Reproduce every line of the rows below verbatim, keeping the original order, spelling, and punctuation.

→ **Dataset entries**:

========================================

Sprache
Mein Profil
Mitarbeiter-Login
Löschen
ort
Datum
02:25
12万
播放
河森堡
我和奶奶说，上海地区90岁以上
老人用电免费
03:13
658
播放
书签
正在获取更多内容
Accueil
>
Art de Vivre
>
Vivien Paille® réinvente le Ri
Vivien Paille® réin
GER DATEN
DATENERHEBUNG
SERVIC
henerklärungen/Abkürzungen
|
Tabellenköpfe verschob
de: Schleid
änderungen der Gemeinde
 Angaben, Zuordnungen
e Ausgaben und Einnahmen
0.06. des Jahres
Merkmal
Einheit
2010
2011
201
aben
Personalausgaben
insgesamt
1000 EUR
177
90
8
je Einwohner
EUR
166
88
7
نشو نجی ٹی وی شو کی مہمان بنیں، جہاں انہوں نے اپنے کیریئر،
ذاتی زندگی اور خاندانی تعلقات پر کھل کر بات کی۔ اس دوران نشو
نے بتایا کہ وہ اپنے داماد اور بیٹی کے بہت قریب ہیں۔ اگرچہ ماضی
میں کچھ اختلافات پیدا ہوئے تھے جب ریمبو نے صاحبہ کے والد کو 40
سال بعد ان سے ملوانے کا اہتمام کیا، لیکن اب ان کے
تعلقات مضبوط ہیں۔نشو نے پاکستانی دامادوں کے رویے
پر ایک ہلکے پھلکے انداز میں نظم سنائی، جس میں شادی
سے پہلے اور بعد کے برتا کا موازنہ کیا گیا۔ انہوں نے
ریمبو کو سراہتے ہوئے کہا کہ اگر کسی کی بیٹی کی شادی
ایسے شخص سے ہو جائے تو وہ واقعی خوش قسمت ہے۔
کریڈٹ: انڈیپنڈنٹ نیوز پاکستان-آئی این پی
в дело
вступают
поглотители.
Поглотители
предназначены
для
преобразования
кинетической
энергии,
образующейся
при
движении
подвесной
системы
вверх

========================================

→ **Task result**:
Sprache
Mein Profil
Mitarbeiter-Login
Löschen
ort
Datum
02:25
12万
播放
河森堡
我和奶奶说，上海地区90岁以上
老人用电免费
03:13
658
播放
书签
正在获取更多内容
Accueil
>
Art de Vivre
>
Vivien Paille® réinvente le Ri
Vivien Paille® réin
GER DATEN
DATENERHEBUNG
SERVIC
henerklärungen/Abkürzungen
|
Tabellenköpfe verschob
de: Schleid
änderungen der Gemeinde
 Angaben, Zuordnungen
e Ausgaben und Einnahmen
0.06. des Jahres
Merkmal
Einheit
2010
2011
201
aben
Personalausgaben
insgesamt
1000 EUR
177
90
8
je Einwohner
EUR
166
88
7
نشو نجی ٹی وی شو کی مہمان بنیں، جہاں انہوں نے اپنے کیریئر،
ذاتی زندگی اور خاندانی تعلقات پر کھل کر بات کی۔ اس دوران نشو
نے بتایا کہ وہ اپنے داماد اور بیٹی کے بہت قریب ہیں۔ اگرچہ ماضی
میں کچھ اختلافات پیدا ہوئے تھے جب ریمبو نے صاحبہ کے والد کو 40
سال بعد ان سے ملوانے کا اہتمام کیا، لیکن اب ان کے
تعلقات مضبوط ہیں۔نشو نے پاکستانی دامادوں کے رویے
پر ایک ہلکے پھلکے انداز میں نظم سنائی، جس میں شادی
سے پہلے اور بعد کے برتا کا موازنہ کیا گیا۔ انہوں نے
ریمبو کو سراہتے ہوئے کہا کہ اگر کسی کی بیٹی کی شادی
ایسے شخص سے ہو جائے تو وہ واقعی خوش قسمت ہے۔
کریڈٹ: انڈیپنڈنٹ نیوز پاکستان-آئی این پی
в дело
вступают
поглотители.
Поглотители
предназначены
для
преобразования
кинетической
энергии,
образующейся
при
движении
подвесной
системы
вверх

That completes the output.